## DIRECTION
Render the lines of the items below as a JSON list of strings, one string per line, skipping blank lines and leaving out the pictures.

## INPUT ROWS
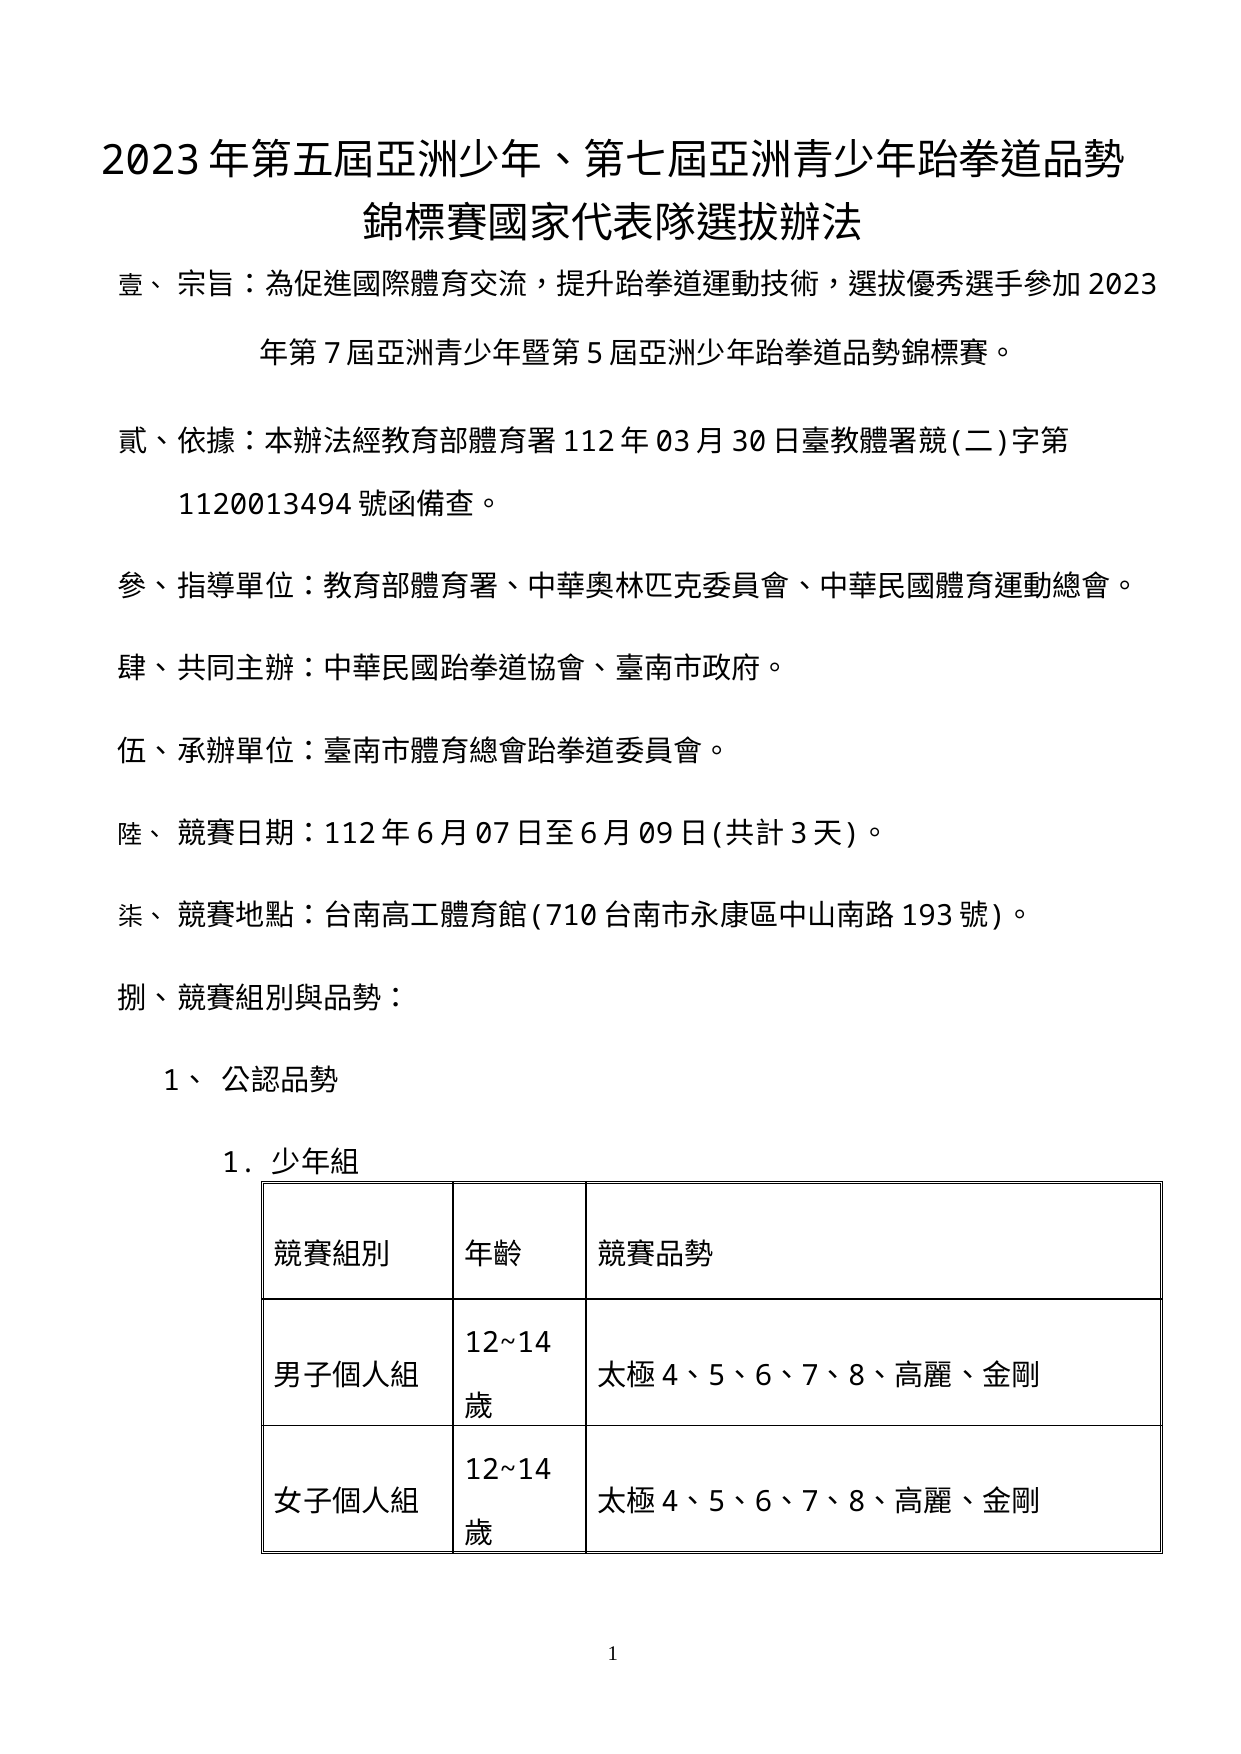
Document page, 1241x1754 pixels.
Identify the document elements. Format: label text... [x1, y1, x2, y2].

table_header 年齡 [454, 1184, 585, 1298]
list 公認品勢 [162, 1036, 1166, 1098]
table_cell 女子個人組 [264, 1426, 452, 1551]
list 少年組 [222, 1118, 1166, 1181]
table_cell 太極4、5、6、7、8、高麗、金剛 [587, 1426, 1160, 1551]
list 競賽日期：112年6月07日至6月09日(共計3天)。 [117, 789, 1166, 852]
list 共同主辦：中華民國跆拳道協會、臺南市政府。 [117, 624, 1166, 687]
list 競賽地點：台南高工體育館(710台南市永康區中山南路193號)。 [118, 871, 1166, 934]
list 承辦單位：臺南市體育總會跆拳道委員會。 [117, 707, 1166, 769]
table_header 競賽組別 [264, 1184, 452, 1298]
text 年第7屆亞洲青少年暨第5屆亞洲少年跆拳道品勢錦標賽。 [227, 309, 1166, 371]
text 2023年第五屆亞洲少年、第七屆亞洲青少年跆拳道品勢 錦標賽國家代表隊選拔辦法 [59, 115, 1166, 240]
table_cell 太極4、5、6、7、8、高麗、金剛 [587, 1300, 1160, 1425]
list 宗旨：為促進國際體育交流，提升跆拳道運動技術，選拔優秀選手參加2023 [118, 240, 1166, 302]
table_cell 12~14歲 [454, 1426, 585, 1551]
table_cell 12~14歲 [454, 1300, 585, 1425]
table_header 競賽品勢 [587, 1184, 1160, 1298]
table_cell 男子個人組 [264, 1300, 452, 1425]
list 指導單位：教育部體育署、中華奧林匹克委員會、中華民國體育運動總會。 [117, 542, 1196, 605]
list 依據：本辦法經教育部體育署112年03月30日臺教體署競(二)字第1120013494號函備查。 [118, 397, 1137, 522]
list 競賽組別與品勢： [117, 954, 1166, 1016]
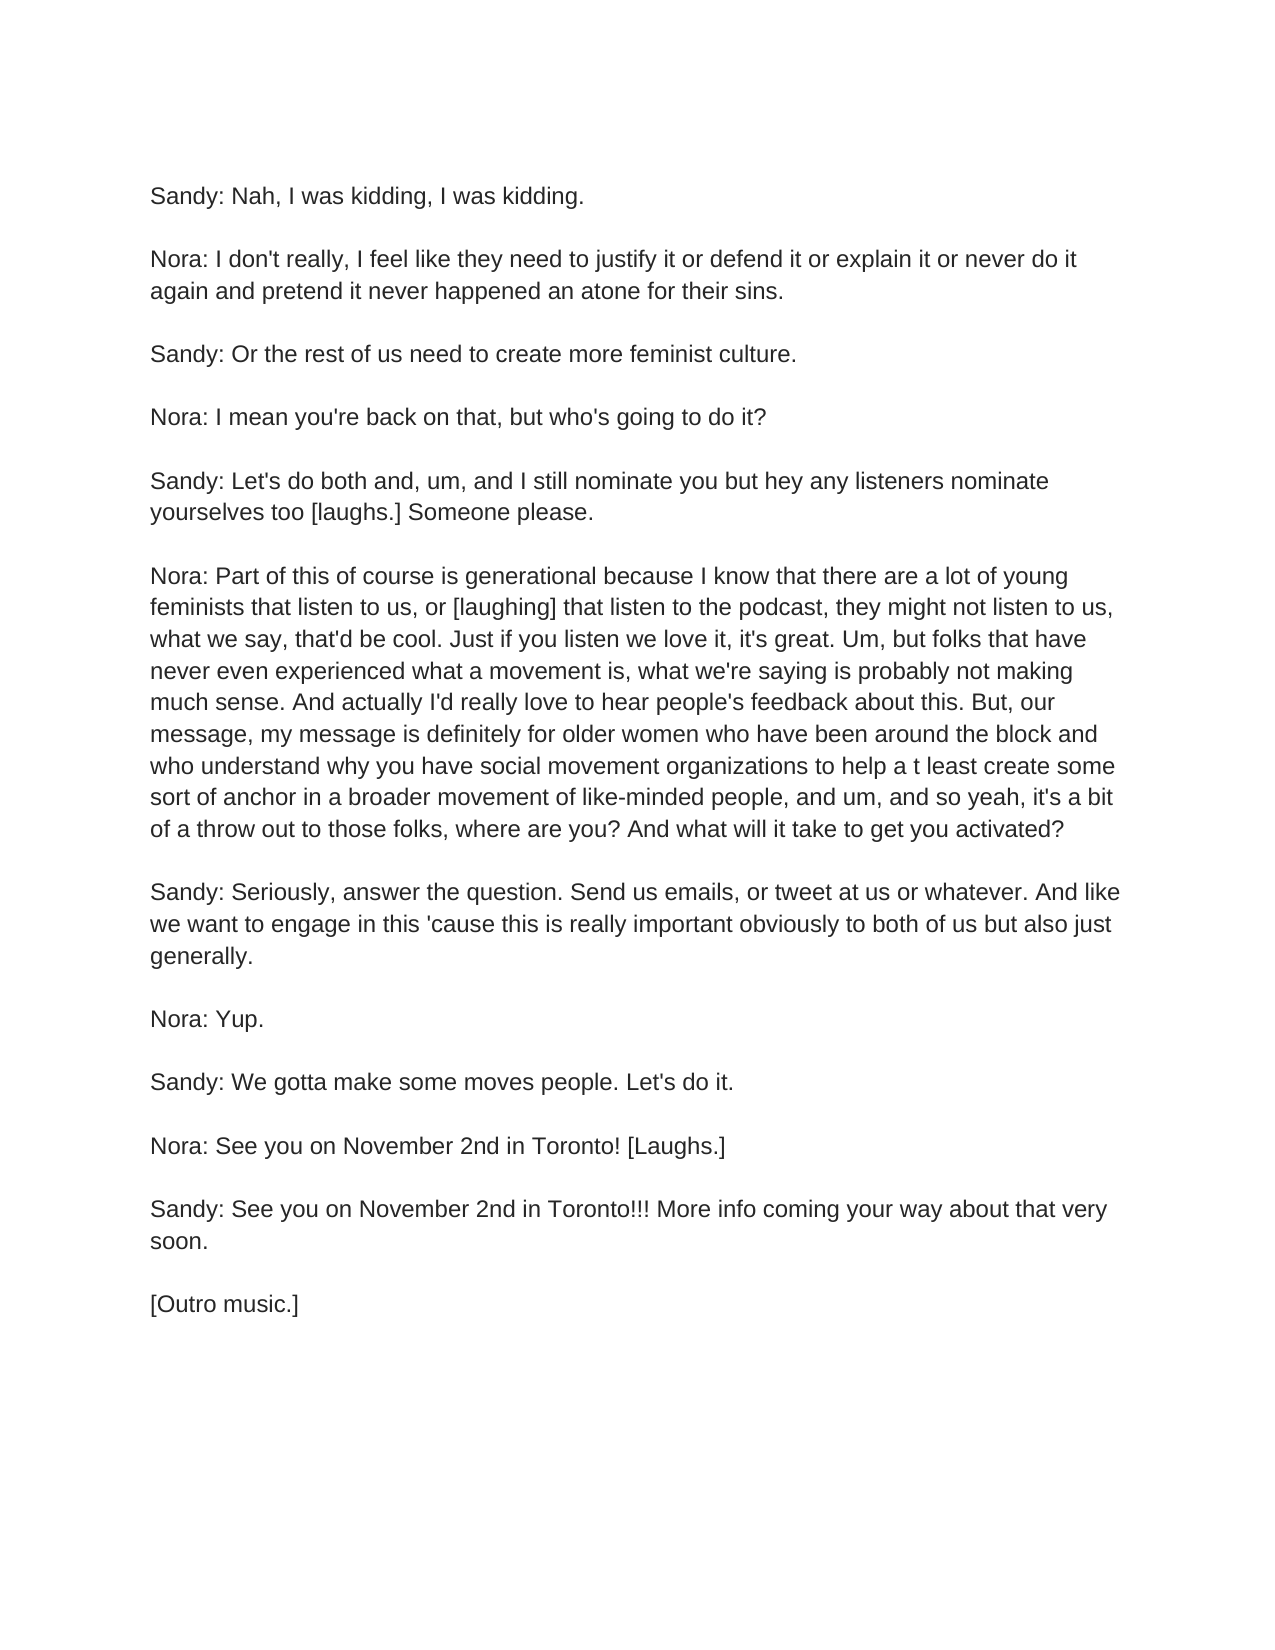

## FULL OUTPUT
[
  "Document page, 1241x1754 pixels.",
  "Identify the document elements. Format: label text... [x1, y1, x2, y2].",
  "table_header 年齡 [454, 1184, 585, 1298]",
  "list 公認品勢 [162, 1036, 1166, 1098]",
  "table_cell 女子個人組 [264, 1426, 452, 1551]",
  "list 少年組 [222, 1118, 1166, 1181]",
  "table_cell 太極4、5、6、7、8、高麗、金剛 [587, 1426, 1160, 1551]",
  "list 競賽日期：112年6月07日至6月09日(共計3天)。 [117, 789, 1166, 852]",
  "list 共同主辦：中華民國跆拳道協會、臺南市政府。 [117, 624, 1166, 687]",
  "list 競賽地點：台南高工體育館(710台南市永康區中山南路193號)。 [118, 871, 1166, 934]",
  "list 承辦單位：臺南市體育總會跆拳道委員會。 [117, 707, 1166, 769]",
  "table_header 競賽組別 [264, 1184, 452, 1298]",
  "text 年第7屆亞洲青少年暨第5屆亞洲少年跆拳道品勢錦標賽。 [227, 309, 1166, 371]",
  "text 2023年第五屆亞洲少年、第七屆亞洲青少年跆拳道品勢 錦標賽國家代表隊選拔辦法 [59, 115, 1166, 240]",
  "table_cell 太極4、5、6、7、8、高麗、金剛 [587, 1300, 1160, 1425]",
  "list 宗旨：為促進國際體育交流，提升跆拳道運動技術，選拔優秀選手參加2023 [118, 240, 1166, 302]",
  "table_cell 12~14歲 [454, 1426, 585, 1551]",
  "table_cell 12~14歲 [454, 1300, 585, 1425]",
  "table_header 競賽品勢 [587, 1184, 1160, 1298]",
  "table_cell 男子個人組 [264, 1300, 452, 1425]",
  "list 指導單位：教育部體育署、中華奧林匹克委員會、中華民國體育運動總會。 [117, 542, 1196, 605]",
  "list 依據：本辦法經教育部體育署112年03月30日臺教體署競(二)字第1120013494號函備查。 [118, 397, 1137, 522]",
  "list 競賽組別與品勢： [117, 954, 1166, 1016]"
]